Now, even though I appreciate the punch-in-the-face lines and underhood rumble of these vintage vehicles, I don’t really qualify as a “car guy”. As long as there’s a little style, it’s safe and gets decent gas mileage, I’m not a zealous critic of automotive design. I think vehicles like the Tesla and Scorpion are amazing, and am equally intrigued by the XP project, as well as other developments like Audi’s turbo diesel initiatives, but those are more about performance and technology than getting over-heated about the vehicle itself.

It’s about weighing function and economics when it comes to my own vehicle of choice. At the end of the day if I can get from point A to B in a comfortable manner then I’m pretty happy with my Chevy Impala. I appreciate those offerings with added features and functions, as well as the raw power of yesterday’s muscle cars, but to me a car is a commodity. I don’t think I’m alone here either, and a recent release about some polarizing brands in the automotive sector seems to reinforce that notion, and offer perspective on design innovation versus legacy brand power.

Based in Mumbai, India, Tata Motors has made headlines over the last 18 months for primarily two reasons. The first was the unveiling of their Nano vehicle. Positioned as a way to help those in India afford an automobile, the 2-cylinder 4-passenger vehicle retails for less than $3,000.  Then, in an interesting move late last year, the company purchased the Jaguar and Land Rover brands from Ford.
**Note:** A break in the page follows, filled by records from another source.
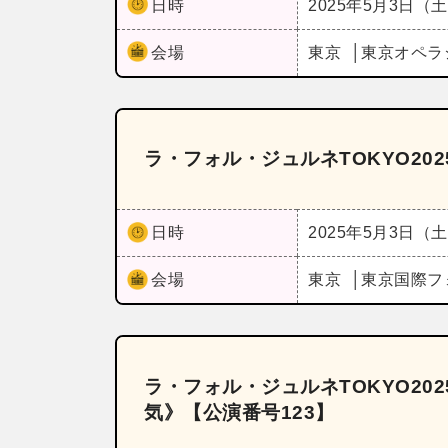
日時
2025年5月3日（
会場
東京
東京オペラ
ラ・フォル・ジュルネTOKYO202
日時
2025年5月3日（
会場
東京
東京国際フ
ラ・フォル・ジュルネTOKYO2
気》【公演番号123】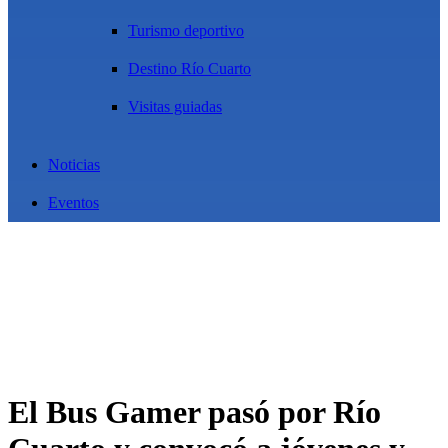
Turismo deportivo
Destino Río Cuarto
Visitas guiadas
Noticias
Eventos
El Bus Gamer pasó por Río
A release from earlier this week indicated that while sales for the company within India have been strong, the $3 billion loan Tata needed for the acquisition is starting to affect overall profitability. Basically, for their fiscal year that ended in March, the company lost over $500 million, as opposed to a $450 million profit the year prior.

Even before the Nano, Tata had a domestic niche in their home market that allowed them to operate at a very healthy margin. Then they brought in two brands that, while held in very high esteem, are seeing their overall marketplace interest dwindle. Reasons for the waning interest varies from competitive factors to price to fuel efficiency to the fact that service is more complicated. We look at a new Jag rolling down the street and admire what it can do, but how many people are able to purchase one in the current economic climate or willing to endure the added obstacles when an equivalently- priced Mercedes or BMW with the same capabilities offer fewer logistical issues?

I think there will always be a place for products like a Jaguar or Land Rover, and even the highly inefficient muscle cars I still love, but in today’s age of shorter product lifespans, fickle customer demands, tighter pocketbooks, and buyers who want greater levels of customized solutions, there can be only one reason why Tata would look at complicating their offerings with these two brands — notoriety.

They probably got a great deal as Ford looked to infuse the company with some much needed cash flow, and the acquisition might have put a legitimate face on Tata in some circles as they look to expand their global offerings, but this zeal for look-at-me attention could be their downfall. The purchase seems to reek of a focus on what it could do for the company instead of the value it provided the customer. Now Tata is learning that regardless of how much fat they trim from these legacy brands, it won’t change the face of competitive influences or customer desires. Here lies the lesson learned.

The gospel of global competitiveness preaches innovation as its guiding light, not clinging to the ideas of a failing legacy. I guess that’s why I found this report so disheartening. I wish Tata would have realized the same thing . The way forward is not about trying to bring back fallen legends, but listening to current-day demands and answering them with new solutions.